- TEXTO PROPORCIONADO -

Suspiré y me serví otra copa de
vino. Recordé aquello que decía Groucho Marx de “Bebo para hacer interesantes a los demás” y me pregunté cuánto tendría que beber yo aquella
noche para que alguno de los asistentes a aquella reunión (me resisto a
llamarla fiesta de cumpleaños)
comenzara a interesarme.
“Mira que tenía buena pinta” pensaba distraído mientras me asomaba
al jardín. Una compañera de trabajo te invita a pasar una velada en su casa con
unos amigos. “Comida, bebida y la gente
más simpática de París” recuerdo que
me dijo. Ya hay que ser hija de Caín para mentir tanto sin que te tiemble la
voz.

- EJERCICIO A -
Convierte en una lista JSON de cadenas las líneas de las entradas comprendidas entre la que contiene "state / province: Babelthuap" y la que contiene "collector number: 5934", ambas incluidas, con una cadena por cada línea y sin líneas en blanco.
El texto y las entradas no guardan ninguna relación entre sí.

- ENTRADAS MOSTRADAS -
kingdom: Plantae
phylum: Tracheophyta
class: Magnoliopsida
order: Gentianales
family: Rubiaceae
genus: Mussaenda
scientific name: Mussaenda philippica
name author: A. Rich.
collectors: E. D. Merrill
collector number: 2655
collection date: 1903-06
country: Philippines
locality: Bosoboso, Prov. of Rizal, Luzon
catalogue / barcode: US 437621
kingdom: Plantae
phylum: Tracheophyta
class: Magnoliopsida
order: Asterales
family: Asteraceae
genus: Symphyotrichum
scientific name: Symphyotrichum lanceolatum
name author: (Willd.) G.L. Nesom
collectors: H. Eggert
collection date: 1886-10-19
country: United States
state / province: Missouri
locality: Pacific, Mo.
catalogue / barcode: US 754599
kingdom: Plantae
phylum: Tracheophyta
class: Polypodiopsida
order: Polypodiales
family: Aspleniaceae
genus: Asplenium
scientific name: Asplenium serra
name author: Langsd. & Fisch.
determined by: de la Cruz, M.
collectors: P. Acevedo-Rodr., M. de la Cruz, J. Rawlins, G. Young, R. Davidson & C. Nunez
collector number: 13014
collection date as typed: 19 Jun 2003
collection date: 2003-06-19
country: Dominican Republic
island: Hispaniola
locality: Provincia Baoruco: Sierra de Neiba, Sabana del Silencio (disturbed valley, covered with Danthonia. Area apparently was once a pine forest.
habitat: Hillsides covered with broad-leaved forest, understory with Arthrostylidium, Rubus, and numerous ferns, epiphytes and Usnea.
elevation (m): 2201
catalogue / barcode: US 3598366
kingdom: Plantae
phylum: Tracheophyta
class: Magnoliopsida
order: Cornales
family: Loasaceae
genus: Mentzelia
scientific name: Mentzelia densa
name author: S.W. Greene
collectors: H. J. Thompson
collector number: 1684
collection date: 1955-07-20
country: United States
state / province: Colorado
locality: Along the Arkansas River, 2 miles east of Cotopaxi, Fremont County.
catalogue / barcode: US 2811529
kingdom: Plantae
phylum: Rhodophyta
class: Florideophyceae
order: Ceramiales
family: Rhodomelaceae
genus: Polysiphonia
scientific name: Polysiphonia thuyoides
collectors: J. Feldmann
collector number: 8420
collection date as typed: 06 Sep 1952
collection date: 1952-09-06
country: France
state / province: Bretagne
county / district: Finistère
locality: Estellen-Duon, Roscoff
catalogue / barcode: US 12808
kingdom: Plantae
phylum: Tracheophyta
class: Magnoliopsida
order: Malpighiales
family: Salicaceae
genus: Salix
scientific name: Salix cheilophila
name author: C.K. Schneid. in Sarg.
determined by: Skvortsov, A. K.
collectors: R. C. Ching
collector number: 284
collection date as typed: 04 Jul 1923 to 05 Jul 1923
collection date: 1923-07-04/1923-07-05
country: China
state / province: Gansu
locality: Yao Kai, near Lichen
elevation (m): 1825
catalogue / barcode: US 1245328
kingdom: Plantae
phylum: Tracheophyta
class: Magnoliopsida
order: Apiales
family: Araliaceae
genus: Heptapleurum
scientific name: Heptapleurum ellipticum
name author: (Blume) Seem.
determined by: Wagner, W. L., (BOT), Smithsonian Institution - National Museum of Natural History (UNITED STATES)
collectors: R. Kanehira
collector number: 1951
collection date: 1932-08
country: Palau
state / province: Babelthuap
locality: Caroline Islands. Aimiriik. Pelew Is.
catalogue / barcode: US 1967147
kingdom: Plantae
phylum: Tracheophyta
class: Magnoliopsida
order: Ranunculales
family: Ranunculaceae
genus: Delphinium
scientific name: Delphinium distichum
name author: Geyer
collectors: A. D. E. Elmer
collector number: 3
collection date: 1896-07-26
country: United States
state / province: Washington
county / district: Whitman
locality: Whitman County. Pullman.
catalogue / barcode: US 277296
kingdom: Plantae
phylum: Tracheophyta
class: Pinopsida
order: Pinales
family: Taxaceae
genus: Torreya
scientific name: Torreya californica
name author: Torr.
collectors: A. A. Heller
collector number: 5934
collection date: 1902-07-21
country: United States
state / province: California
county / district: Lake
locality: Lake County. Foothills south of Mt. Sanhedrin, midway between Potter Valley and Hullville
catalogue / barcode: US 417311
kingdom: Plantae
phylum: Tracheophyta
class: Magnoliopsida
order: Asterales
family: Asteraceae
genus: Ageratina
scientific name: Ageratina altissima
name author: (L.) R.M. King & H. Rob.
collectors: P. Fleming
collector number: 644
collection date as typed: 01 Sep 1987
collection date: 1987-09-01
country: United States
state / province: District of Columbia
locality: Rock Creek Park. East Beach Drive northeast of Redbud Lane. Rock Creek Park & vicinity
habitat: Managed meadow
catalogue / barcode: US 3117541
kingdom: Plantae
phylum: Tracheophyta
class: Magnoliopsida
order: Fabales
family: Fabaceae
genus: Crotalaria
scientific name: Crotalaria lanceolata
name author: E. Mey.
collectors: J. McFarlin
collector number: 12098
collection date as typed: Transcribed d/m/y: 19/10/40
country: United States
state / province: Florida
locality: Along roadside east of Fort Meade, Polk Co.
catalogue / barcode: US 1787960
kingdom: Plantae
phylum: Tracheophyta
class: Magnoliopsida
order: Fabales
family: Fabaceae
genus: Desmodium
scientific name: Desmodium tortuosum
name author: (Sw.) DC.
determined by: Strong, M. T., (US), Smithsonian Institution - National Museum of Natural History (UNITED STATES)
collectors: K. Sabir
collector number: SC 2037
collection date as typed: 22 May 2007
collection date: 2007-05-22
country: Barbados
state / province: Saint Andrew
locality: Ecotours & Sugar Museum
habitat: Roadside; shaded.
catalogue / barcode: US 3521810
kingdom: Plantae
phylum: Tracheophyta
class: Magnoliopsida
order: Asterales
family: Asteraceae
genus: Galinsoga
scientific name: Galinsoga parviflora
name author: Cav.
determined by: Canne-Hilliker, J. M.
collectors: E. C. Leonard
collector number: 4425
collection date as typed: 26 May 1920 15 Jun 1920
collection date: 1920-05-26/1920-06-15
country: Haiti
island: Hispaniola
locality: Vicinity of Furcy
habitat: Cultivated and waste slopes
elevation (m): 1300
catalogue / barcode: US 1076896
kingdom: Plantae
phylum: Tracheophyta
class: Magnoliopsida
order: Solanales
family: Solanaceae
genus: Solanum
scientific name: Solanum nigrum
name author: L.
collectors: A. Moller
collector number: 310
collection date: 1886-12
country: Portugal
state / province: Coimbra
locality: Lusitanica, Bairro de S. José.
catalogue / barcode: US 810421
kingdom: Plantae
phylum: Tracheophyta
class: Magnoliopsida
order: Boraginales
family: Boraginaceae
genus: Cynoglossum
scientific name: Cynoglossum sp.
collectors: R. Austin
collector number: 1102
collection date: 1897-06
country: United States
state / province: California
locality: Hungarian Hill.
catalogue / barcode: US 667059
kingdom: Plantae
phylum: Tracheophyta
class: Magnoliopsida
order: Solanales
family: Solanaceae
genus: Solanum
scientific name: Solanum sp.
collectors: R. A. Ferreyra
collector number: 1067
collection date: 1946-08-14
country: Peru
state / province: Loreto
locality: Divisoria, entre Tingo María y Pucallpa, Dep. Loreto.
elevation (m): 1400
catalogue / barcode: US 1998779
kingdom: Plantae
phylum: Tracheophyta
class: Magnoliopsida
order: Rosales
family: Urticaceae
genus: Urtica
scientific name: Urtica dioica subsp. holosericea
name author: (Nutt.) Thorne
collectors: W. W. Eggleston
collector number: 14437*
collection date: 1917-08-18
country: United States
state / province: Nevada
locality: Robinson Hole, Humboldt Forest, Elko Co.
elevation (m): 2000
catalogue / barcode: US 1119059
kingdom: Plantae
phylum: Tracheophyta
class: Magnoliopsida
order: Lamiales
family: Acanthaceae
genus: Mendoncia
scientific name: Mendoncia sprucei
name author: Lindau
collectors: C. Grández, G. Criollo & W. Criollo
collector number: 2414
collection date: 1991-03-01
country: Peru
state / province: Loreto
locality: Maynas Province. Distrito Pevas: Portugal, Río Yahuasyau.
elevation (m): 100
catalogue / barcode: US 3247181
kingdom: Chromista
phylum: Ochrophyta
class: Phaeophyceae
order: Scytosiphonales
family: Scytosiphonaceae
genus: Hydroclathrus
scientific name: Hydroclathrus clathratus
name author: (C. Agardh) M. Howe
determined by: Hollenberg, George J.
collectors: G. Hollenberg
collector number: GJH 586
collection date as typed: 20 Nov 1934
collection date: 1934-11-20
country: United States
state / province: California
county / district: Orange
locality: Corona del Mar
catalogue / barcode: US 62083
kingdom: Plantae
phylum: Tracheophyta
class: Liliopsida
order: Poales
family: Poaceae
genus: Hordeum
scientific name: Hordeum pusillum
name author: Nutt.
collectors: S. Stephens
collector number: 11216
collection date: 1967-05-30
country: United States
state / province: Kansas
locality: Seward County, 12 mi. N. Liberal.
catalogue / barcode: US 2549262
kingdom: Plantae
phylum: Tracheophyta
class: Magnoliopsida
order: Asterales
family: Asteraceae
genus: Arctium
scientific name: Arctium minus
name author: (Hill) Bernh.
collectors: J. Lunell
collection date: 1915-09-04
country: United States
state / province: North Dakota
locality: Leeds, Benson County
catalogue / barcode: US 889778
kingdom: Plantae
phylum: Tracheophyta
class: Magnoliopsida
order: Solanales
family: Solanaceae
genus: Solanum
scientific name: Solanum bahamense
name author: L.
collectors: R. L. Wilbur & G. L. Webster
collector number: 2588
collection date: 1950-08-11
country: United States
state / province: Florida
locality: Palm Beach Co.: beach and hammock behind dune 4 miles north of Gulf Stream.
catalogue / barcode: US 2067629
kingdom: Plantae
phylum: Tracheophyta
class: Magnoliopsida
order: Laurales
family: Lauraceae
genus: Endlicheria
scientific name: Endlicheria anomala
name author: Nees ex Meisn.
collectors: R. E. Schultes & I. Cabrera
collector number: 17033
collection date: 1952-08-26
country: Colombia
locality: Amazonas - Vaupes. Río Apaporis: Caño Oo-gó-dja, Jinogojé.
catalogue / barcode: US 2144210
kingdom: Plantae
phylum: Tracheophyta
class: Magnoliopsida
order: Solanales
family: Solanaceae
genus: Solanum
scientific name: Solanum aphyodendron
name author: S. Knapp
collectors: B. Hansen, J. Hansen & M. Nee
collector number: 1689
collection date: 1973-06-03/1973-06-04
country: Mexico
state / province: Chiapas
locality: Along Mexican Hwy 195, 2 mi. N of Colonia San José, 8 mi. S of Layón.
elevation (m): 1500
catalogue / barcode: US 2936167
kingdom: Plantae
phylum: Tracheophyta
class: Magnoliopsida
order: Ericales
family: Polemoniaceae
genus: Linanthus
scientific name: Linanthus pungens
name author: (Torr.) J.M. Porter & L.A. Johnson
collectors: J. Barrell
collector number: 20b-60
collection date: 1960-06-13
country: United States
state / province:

- EJERCICIO B -
Según el texto proporcionado, ¿por qué a quien narra la reunión le parecía que «tenía buena pinta»?

- RESPUESTA A -
[
  "state / province: Babelthuap",
  "locality: Caroline Islands. Aimiriik. Pelew Is.",
  "catalogue / barcode: US 1967147",
  "kingdom: Plantae",
  "phylum: Tracheophyta",
  "class: Magnoliopsida",
  "order: Ranunculales",
  "family: Ranunculaceae",
  "genus: Delphinium",
  "scientific name: Delphinium distichum",
  "name author: Geyer",
  "collectors: A. D. E. Elmer",
  "collector number: 3",
  "collection date: 1896-07-26",
  "country: United States",
  "state / province: Washington",
  "county / district: Whitman",
  "locality: Whitman County. Pullman.",
  "catalogue / barcode: US 277296",
  "kingdom: Plantae",
  "phylum: Tracheophyta",
  "class: Pinopsida",
  "order: Pinales",
  "family: Taxaceae",
  "genus: Torreya",
  "scientific name: Torreya californica",
  "name author: Torr.",
  "collectors: A. A. Heller",
  "collector number: 5934"
]

- RESPUESTA B -
Una compañera de trabajo le había invitado a pasar una velada en su casa con unos amigos. Le había prometido «comida, bebida y la gente más simpática de París».